**Provided text**
India’s courts are, at their best, the most vital institutions of our constitutional order. Their authority rests on one foundation above all else, which is the unshakeable belief that the person sitting in judgment has no stake in the outcome. Recusal jurisprudence, the body of law governing when a judge must step away from a matter, is the legal architecture that protects that very belief. It is not a technicality and it is certainly not a litigation tactic deployed by losing parties to delay proceedings. It is, at its core, a constitutional guarantee, that every litigant is entitled to a forum that not only is impartial, but visibly and demonstrably appears so.

This article examines the doctrine as it stands today, its foundational principles, its most controversial recent application, and the live controversy currently unfolding before the Delhi High Court. The picture that emerges is of a principle that is theoretically unassailable and practically, at times, honoured more in the breach than the observance.

I. The Principle: Justice Must Be Seen to Be Done

There is a maxim which is fundamental to the administration of justice that it precedes statutes and overrides procedural conventions, which is that justice must not only be done, but must manifestly and undoubtedly be seen to be done. This is not a platitude for ceremonial speeches or academic discourse. It is the load-bearing wall of judicial legitimacy itself. Remove it, and the entire structure collapses.

The origins of the principle trace back to the English common law doctrine of nemo judex in causa sua, no person shall be a judge in their own cause. But Indian constitutional jurisprudence has taken this further, expanding the doctrine from a narrow rule against direct personal interest to a broad institutional guarantee, that the process of adjudication must inspire confidence not just in its outcome, but in its very composition.

**Instruction 1**
Copy the rows from the line with "state / province: California" through the last row, keeping each line the same.

**Data lines**

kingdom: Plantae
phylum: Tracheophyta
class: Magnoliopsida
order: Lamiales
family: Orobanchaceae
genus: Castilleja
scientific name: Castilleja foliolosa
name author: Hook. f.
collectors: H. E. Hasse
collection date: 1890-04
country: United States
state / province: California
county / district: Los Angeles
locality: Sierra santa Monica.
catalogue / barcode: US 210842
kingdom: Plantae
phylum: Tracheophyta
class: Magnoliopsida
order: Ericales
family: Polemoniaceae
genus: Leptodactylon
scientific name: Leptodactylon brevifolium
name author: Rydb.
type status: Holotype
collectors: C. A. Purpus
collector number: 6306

**Instruction 2**
In the recusal article, write out the passage from "There is a maxim" to "entire structure collapses." with "maxim" changed to "saying".

**Expected answer 1**
state / province: California
county / district: Los Angeles
locality: Sierra santa Monica.
catalogue / barcode: US 210842
kingdom: Plantae
phylum: Tracheophyta
class: Magnoliopsida
order: Ericales
family: Polemoniaceae
genus: Leptodactylon
scientific name: Leptodactylon brevifolium
name author: Rydb.
type status: Holotype
collectors: C. A. Purpus
collector number: 6306

**Expected answer 2**
There is a saying which is fundamental to the administration of justice that it precedes statutes and overrides procedural conventions, which is that justice must not only be done, but must manifestly and undoubtedly be seen to be done. This is not a platitude for ceremonial speeches or academic discourse. It is the load-bearing wall of judicial legitimacy itself. Remove it, and the entire structure collapses.